Document images with their source code

BEGIN

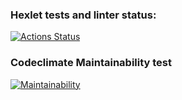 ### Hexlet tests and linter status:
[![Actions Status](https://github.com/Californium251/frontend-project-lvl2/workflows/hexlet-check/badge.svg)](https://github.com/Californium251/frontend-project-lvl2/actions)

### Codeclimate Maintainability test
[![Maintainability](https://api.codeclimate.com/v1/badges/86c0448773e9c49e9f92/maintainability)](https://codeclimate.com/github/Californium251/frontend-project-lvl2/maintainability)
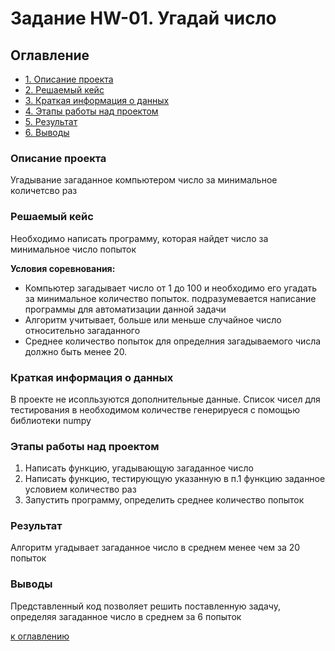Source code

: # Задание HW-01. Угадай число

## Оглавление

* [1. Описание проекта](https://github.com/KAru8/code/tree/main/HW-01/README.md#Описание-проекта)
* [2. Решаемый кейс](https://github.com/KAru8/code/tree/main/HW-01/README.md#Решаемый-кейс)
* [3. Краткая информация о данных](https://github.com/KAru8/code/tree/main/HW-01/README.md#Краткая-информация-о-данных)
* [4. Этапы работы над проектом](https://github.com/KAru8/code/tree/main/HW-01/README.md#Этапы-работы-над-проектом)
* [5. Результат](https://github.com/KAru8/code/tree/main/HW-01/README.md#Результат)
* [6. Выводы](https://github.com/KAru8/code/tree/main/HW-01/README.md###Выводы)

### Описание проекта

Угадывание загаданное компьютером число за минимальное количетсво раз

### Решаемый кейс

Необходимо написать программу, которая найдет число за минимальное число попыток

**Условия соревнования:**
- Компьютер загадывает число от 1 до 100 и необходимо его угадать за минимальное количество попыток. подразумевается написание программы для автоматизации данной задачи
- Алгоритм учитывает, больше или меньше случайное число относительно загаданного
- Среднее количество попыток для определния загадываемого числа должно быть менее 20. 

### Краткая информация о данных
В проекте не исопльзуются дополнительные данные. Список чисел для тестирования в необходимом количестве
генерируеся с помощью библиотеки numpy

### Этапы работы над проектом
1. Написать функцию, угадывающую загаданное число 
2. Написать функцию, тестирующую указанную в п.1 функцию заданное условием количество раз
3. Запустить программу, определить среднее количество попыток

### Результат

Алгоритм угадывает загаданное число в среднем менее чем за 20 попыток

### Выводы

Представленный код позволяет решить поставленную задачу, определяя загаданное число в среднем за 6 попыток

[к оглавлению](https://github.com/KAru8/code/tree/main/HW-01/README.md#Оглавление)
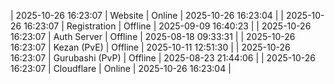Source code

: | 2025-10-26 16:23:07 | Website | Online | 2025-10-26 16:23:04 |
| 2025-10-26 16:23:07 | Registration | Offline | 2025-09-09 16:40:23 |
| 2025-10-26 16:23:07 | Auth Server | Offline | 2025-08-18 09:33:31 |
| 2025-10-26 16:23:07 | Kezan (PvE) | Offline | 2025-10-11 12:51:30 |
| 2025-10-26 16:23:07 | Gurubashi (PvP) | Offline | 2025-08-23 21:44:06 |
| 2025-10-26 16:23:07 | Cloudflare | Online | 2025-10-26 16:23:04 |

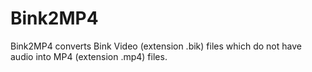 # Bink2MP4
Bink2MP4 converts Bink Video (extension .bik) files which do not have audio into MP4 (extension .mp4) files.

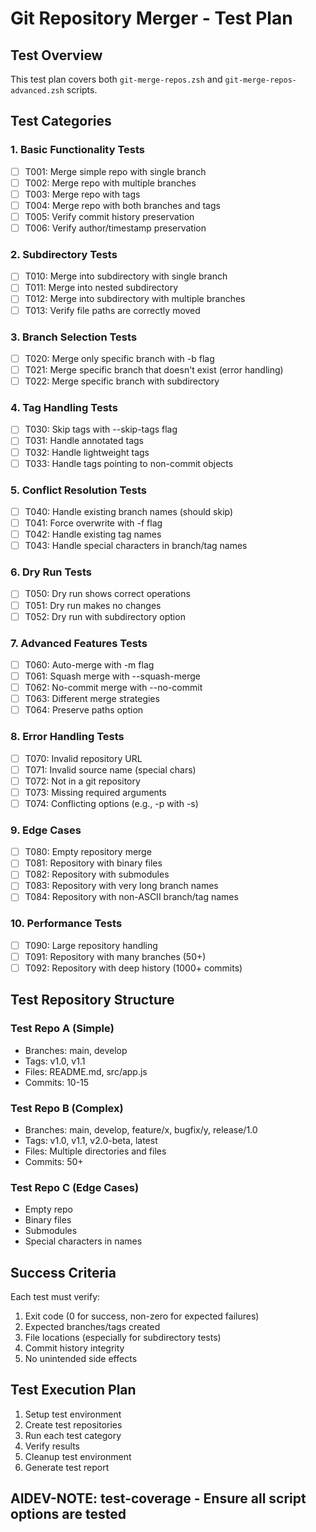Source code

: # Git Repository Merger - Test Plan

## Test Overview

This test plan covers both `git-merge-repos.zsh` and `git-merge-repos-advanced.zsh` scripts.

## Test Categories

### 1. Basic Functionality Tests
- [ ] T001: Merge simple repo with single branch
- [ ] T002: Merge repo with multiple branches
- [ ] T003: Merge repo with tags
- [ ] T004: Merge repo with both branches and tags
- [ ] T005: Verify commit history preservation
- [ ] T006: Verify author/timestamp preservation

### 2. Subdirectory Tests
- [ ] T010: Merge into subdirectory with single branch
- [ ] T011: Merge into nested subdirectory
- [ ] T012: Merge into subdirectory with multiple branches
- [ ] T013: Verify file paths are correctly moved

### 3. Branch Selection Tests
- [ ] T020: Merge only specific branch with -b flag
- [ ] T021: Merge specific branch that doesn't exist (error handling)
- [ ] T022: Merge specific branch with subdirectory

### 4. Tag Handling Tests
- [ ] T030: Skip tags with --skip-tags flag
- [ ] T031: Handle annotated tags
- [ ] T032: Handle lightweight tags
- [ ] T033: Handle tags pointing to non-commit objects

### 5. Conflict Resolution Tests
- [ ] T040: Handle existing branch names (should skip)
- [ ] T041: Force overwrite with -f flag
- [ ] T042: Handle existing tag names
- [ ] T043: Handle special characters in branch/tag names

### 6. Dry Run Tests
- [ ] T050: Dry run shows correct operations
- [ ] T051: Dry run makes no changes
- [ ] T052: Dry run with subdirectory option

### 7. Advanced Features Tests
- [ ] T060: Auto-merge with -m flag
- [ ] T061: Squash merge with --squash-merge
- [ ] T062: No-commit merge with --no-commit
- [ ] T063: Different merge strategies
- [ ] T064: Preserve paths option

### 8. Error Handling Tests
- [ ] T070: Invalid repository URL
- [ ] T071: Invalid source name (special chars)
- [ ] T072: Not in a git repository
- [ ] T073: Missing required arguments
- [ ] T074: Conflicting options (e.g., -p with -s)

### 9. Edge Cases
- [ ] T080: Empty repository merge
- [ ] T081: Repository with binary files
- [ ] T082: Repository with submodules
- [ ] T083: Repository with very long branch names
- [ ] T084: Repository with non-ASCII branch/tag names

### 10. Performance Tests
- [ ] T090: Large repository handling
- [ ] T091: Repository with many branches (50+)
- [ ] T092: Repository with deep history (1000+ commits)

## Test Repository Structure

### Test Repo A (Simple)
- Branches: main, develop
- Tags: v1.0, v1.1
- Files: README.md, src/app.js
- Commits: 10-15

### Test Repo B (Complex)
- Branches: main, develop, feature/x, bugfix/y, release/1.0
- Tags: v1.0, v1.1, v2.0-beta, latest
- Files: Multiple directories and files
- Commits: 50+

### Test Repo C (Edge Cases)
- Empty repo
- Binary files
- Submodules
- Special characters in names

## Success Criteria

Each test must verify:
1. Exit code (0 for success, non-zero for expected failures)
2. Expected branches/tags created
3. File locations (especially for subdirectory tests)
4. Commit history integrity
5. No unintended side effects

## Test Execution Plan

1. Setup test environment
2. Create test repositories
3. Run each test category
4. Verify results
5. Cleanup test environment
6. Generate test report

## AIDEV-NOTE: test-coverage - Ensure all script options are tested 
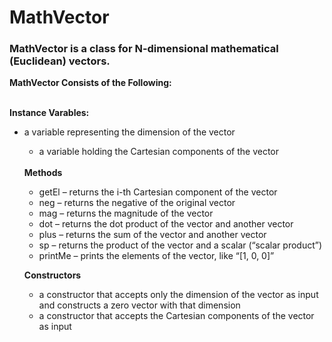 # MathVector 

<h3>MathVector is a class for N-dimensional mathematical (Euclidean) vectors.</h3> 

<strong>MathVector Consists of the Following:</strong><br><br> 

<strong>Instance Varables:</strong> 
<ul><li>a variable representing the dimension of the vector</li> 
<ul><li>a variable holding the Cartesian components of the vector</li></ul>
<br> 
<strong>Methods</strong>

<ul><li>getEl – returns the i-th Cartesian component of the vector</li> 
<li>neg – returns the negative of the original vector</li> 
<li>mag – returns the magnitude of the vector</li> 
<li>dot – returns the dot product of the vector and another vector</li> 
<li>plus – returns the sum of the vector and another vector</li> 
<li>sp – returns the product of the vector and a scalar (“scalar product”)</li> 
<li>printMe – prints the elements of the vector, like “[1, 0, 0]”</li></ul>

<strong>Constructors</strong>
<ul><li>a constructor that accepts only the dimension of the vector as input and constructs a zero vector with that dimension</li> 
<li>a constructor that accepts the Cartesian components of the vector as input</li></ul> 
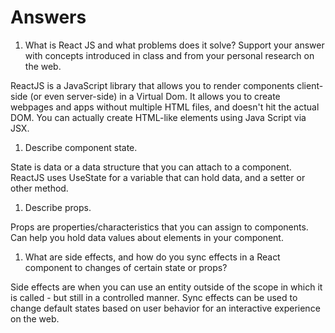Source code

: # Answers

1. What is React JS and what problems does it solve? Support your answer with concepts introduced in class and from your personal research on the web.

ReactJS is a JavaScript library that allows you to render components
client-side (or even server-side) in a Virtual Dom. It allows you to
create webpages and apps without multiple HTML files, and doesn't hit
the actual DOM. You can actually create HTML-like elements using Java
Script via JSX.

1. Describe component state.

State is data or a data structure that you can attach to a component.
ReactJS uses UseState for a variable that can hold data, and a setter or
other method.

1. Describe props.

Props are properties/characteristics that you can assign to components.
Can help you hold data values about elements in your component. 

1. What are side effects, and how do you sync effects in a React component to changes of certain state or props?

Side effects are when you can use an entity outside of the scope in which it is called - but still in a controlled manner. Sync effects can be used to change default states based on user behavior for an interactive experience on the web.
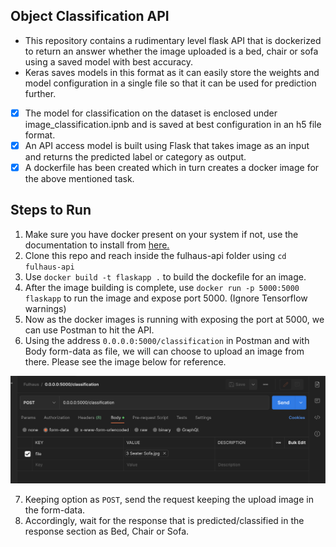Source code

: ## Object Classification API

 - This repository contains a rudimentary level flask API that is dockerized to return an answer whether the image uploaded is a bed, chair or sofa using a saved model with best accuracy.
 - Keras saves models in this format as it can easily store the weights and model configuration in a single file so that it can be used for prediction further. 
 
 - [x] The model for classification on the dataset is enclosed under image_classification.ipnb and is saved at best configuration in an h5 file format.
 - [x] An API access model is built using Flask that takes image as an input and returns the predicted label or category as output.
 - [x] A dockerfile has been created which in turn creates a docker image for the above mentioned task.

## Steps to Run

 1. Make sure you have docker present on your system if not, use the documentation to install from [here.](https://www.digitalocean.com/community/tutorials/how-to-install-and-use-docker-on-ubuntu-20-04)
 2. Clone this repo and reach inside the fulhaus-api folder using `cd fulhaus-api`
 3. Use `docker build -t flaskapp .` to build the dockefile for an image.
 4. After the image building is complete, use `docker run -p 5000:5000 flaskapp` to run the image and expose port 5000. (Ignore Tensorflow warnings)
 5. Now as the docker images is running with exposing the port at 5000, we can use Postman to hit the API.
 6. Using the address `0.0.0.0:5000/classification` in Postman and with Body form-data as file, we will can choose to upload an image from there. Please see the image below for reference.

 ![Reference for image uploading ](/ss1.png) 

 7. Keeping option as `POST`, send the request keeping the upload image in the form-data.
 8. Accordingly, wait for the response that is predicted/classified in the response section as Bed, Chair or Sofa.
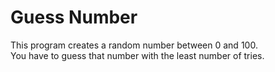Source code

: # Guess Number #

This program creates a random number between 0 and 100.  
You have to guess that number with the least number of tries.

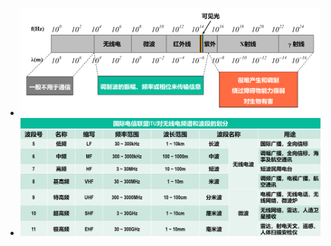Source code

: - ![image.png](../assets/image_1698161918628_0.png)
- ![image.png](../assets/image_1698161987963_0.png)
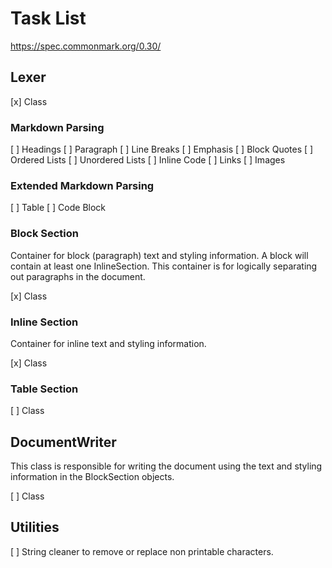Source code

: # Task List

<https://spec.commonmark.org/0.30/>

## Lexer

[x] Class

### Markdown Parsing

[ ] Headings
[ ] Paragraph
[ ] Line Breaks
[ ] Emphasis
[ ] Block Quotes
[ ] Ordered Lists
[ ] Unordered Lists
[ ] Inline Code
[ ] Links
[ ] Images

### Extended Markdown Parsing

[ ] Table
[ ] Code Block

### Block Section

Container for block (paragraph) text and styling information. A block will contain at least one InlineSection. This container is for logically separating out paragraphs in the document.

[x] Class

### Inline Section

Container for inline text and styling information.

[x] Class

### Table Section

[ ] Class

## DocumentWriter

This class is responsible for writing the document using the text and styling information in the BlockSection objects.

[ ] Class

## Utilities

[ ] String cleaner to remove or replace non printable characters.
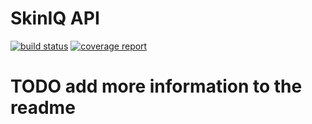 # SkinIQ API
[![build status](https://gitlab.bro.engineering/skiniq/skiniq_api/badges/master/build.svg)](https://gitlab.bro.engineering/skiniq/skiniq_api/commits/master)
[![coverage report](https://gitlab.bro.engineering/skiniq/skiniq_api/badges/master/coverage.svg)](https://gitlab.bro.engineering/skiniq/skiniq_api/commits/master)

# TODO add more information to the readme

END

* WHAT IS REQUIRED
Please repeat, word for word, everything in the records above from the line containing "### 3. Branch Selection Tests" down to the line containing "- [ ] T043: Handle", including both of those lines.

* ANSWER
### 3. Branch Selection Tests
- [ ] T020: Merge only specific branch with -b flag
- [ ] T021: Merge specific branch that doesn't exist (error handling)
- [ ] T022: Merge specific branch with subdirectory

### 4. Tag Handling Tests
- [ ] T030: Skip tags with --skip-tags flag
- [ ] T031: Handle annotated tags
- [ ] T032: Handle lightweight tags
- [ ] T033: Handle tags pointing to non-commit objects

### 5. Conflict Resolution Tests
- [ ] T040: Handle existing branch names (should skip)
- [ ] T041: Force overwrite with -f flag
- [ ] T042: Handle existing tag names
- [ ] T043: Handle special characters in branch/tag names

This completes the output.